Sunday, July 03, 2016

Les limites de la croissance


En moyenne sur un siècle – avec une contre-performance dans les années 30 et une sur-performance dans les années 50 – le PIB mondial s’est accru de 4% par an et a doublé tous les vingt ans. Pour le dernier doublement, 1990 – 2010, il a fallu que le Brésil, la Russie, l’Inde, la Chine et l’Afrique du Sud (suivis de près par l’Indonésie et le Nigeria) aient des taux de croissance à deux chiffres. Ce qui fait qu’un nouveau doublement d’ici 2030 n’est pas concevable – où se produirait-il, en Inde, en Afrique? Par quels moyens? – et la croissance promise par les politiciens, les banquiers, les industriels et les idéologues n’aura pas lieu. Ils font ce vœu pieux sachant que, sans croissance conséquente, le capitalisme du profit, de l’intérêt et de l’accumulation s’effondre. Un capitalisme qui surnage depuis cinq ans grâce aux créations monétaires des banques centrales proches de l’épuisement.

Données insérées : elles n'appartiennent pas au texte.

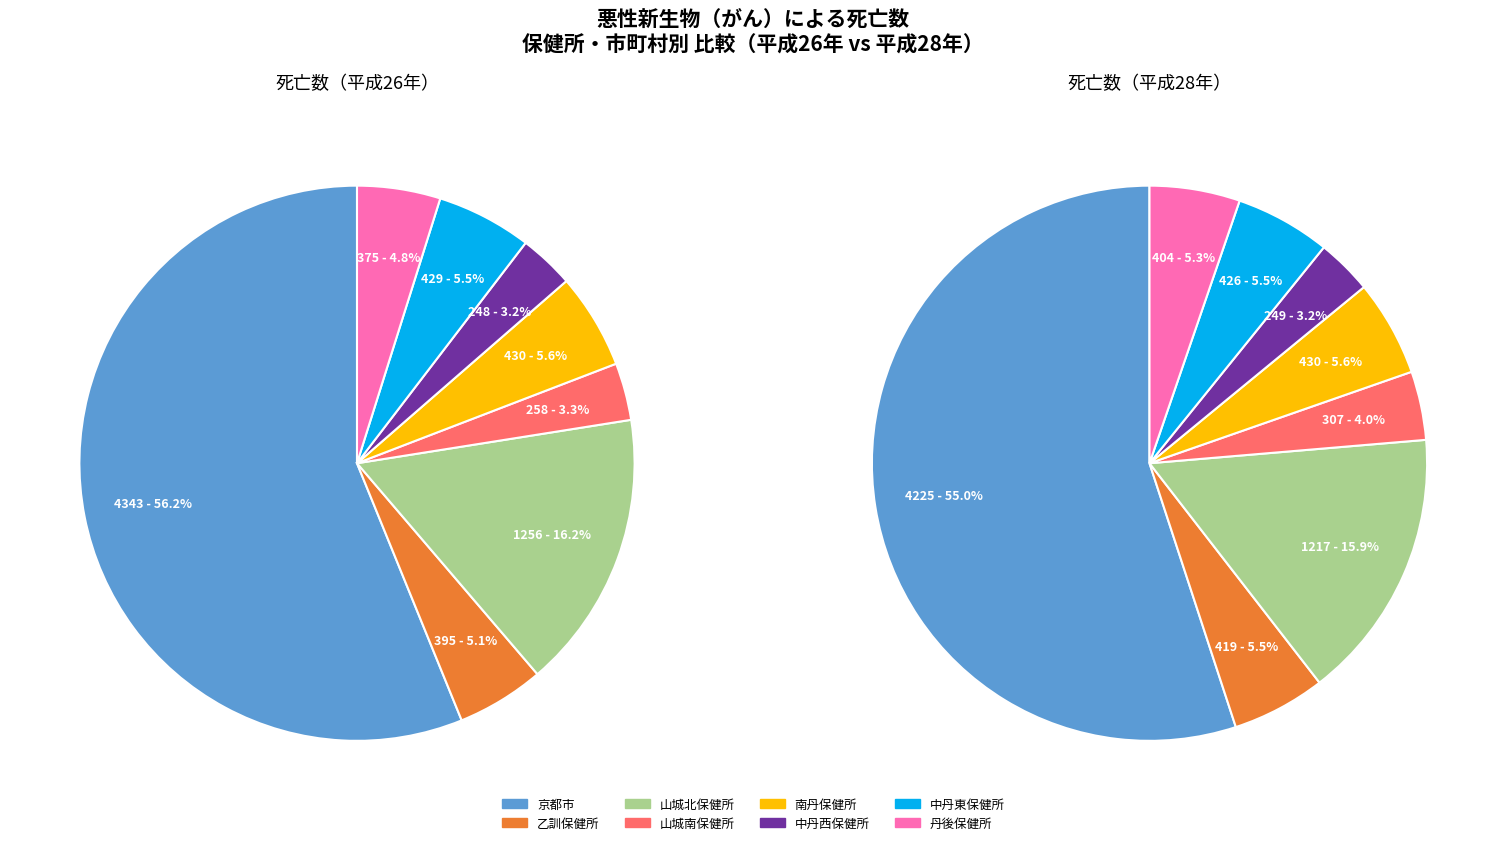

Rank the categories by value from lowest to highest.

中丹西保健所, 山城南保健所, 丹後保健所, 乙訓保健所, 中丹東保健所, 南丹保健所, 山城北保健所, 京都市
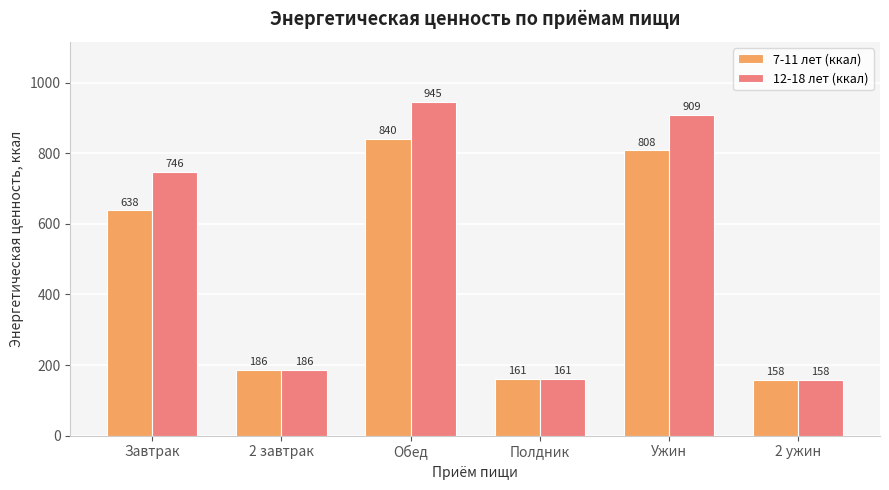

What is the approximate value of 12-18 лет (ккал) at Обед, to the nearest 50?

950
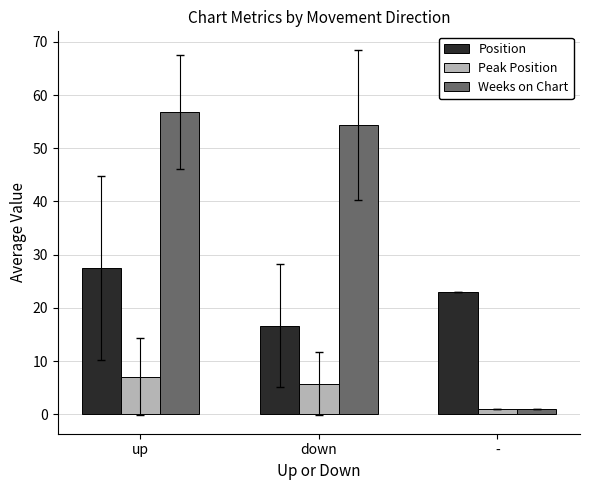

What position from the left is down?

2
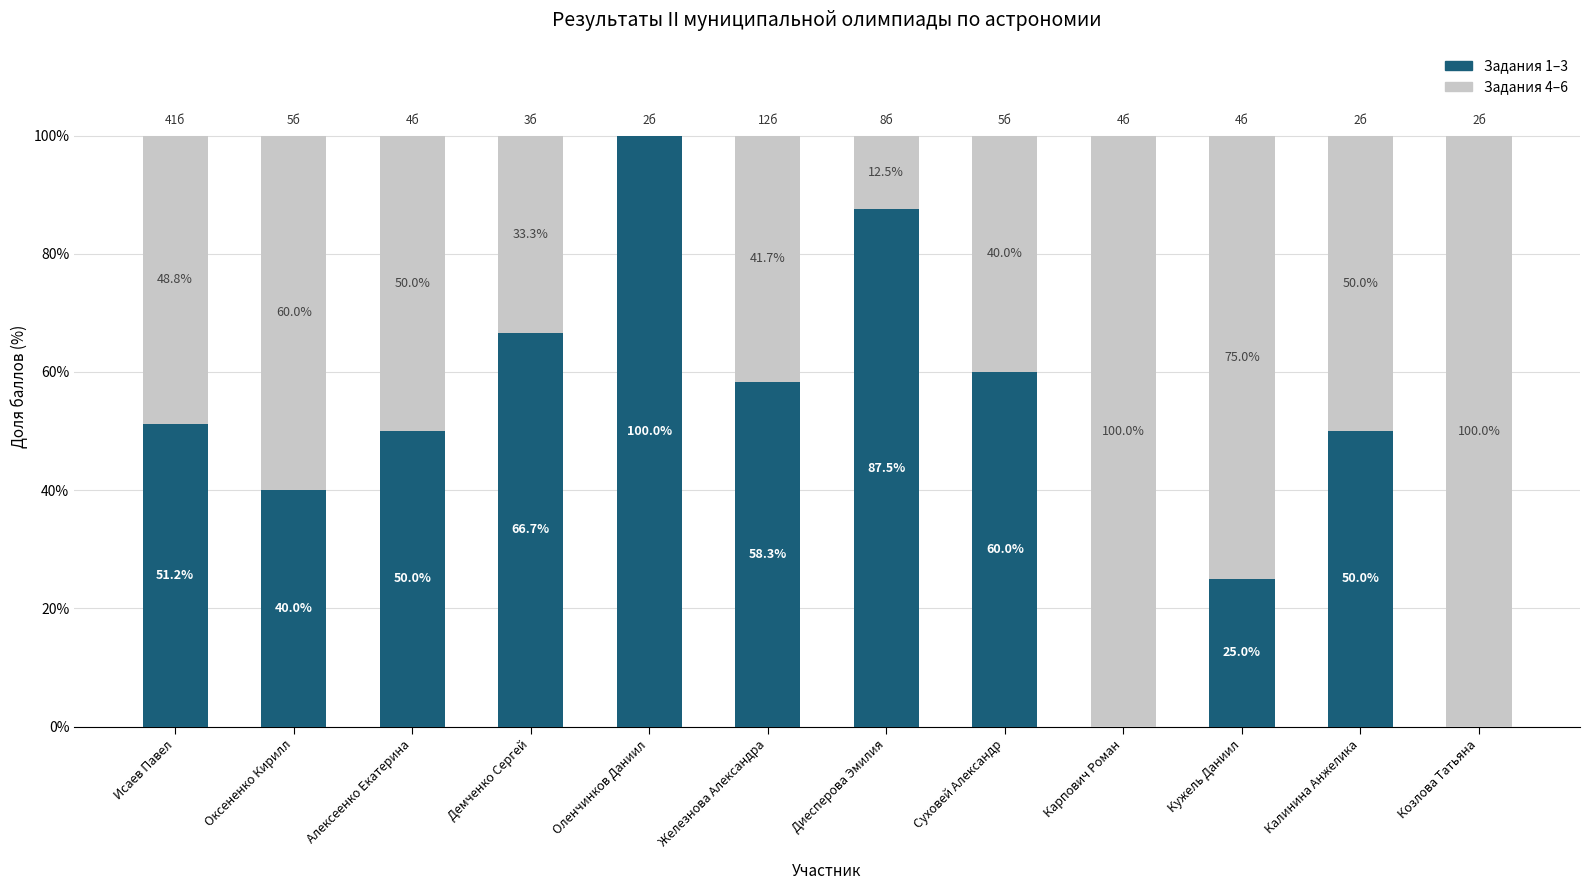

Read the Задания 1–3 value at Калинина Анжелика.

50.0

L’Histoire pointera peut-être le Brexit comme déclencheur, mais l’effondrement en cours du capitalisme est la conséquence de ses propres contradictions fondamentales. D’où vient la valeur qui paye le profit et l’intérêt? Comment se fait-il que tous les marchands reviennent du marché avec plus de valeur qu’ils n’y avaient apporté? D’où vient ce supplément? Rosa Luxemburg a posé cette question il y a cent ans (1), et a conclu que le supplément était fourni par le pillage colonial des ressources, des terres et du travail de la planète. Cela reste vrai aujourd’hui, mais il y a plus de pilleurs à se partager le monde. Devenu insuffisant, ce supplément impérial a été suppléé par un endettement généralisé. Mais les dettes s’accumulent et atteignent des paliers où elles s’autoalimentent sans retombées pour la consommation de biens et de services, des dettes pour payer des dettes. Cette situation s’est résolue dans le passé par de fortes fièvres inflationnistes. Qu’en sera-t-il demain, après la peste (déflation) le choléra (inflation)?

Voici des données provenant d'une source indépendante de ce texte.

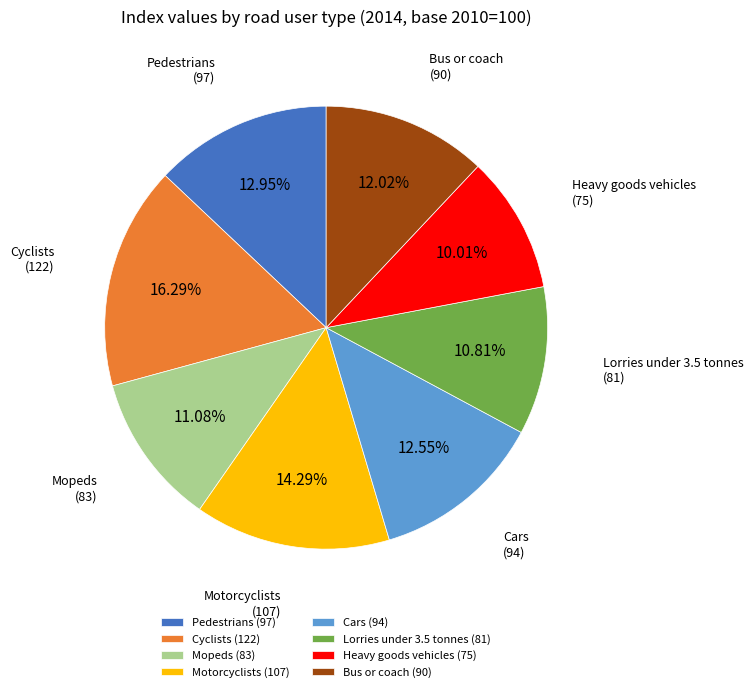

What percentage is the Cars slice, to the nearest percent?

13%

Quant à la reprise de la croissance, promise et attendue, elle dépend de la dette qui permet l’accumulation des profits et intérêts. Elle rencontre donc un double obstacle, celui de l’incapacité d’absorption de l’écosystème Terre, et celui d’un endettement qui sert à renouveler la dette existante plutôt que d’accroître la demande des consommateurs. La dette est supposée alimenter la demande qui paye les profits. Quand cela s’arrête, les profits doivent se prendre à la concurrence, nationale et internationale. Les entreprises jouent leurs survies dans un monde impitoyable, et la violence financière finit par tout imprégner.

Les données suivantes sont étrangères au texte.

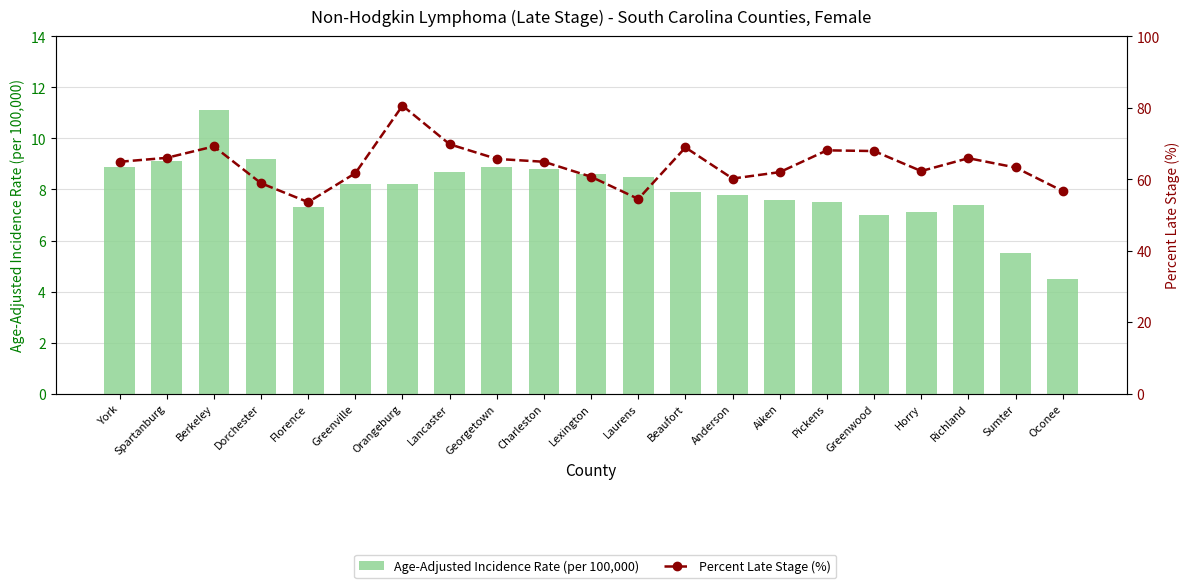

What is the difference between the Percent Late Stage (%) values at Charleston and Lancaster?

4.9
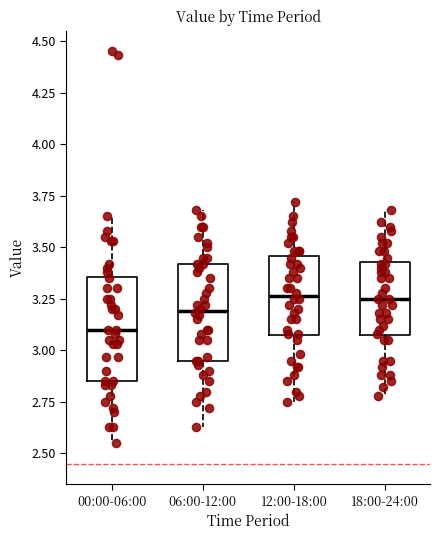

Which box's median line is the lowest?

00:00-06:00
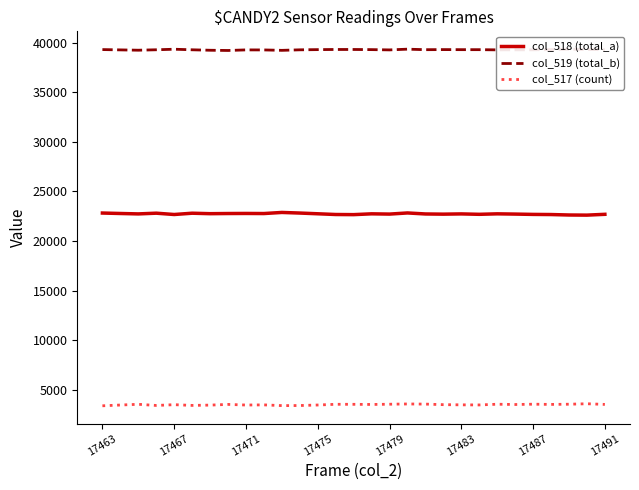

True or false: col_519 (total_b) and col_517 (count) cross at least once.

False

Le capitalisme, dans sa quête de profits et d’accumulation, nous mène à nouveau vers la barbarie destructive si chère à Schumpeter. Mais le recul pour mieux sauter devra être bien plus radical que celui de 1930-1945. Alors il s’agissait de remplacer le charbon par le pétrole comme source principale de carburent et de produits dérivés. Alors que demain il faudra se passer des deux, et que ni le nucléaire ni les renouvelables sont capables de prendre le relais. En 1945 le monde s’éveillait au moteur à combustion – le petit deux-temps au bout d’un outil, le gros diesel sur un engin de chantier et l’énorme turbine d’un avion de ligne – de la puissance partout, à volonté et peu chère. Cela a permis une exploitation accrue des ressources de la planète, et a produit des résidus de plus en plus destructeurs des équilibres, sur terre, dans les océans et dans l’atmosphère. A présent que le point de non-retour semble atteint – voir les fuites massives de méthane tout autour du Cercle Arctique – et que les émissions humaines ne cessent de croître, une dégradation soudaine et sévère des conditions de vie va se produire dans un proche avenir (2). En fait, le seul suspense c’est lequel de la finance ou de l’écosystème va s’écrouler le premier.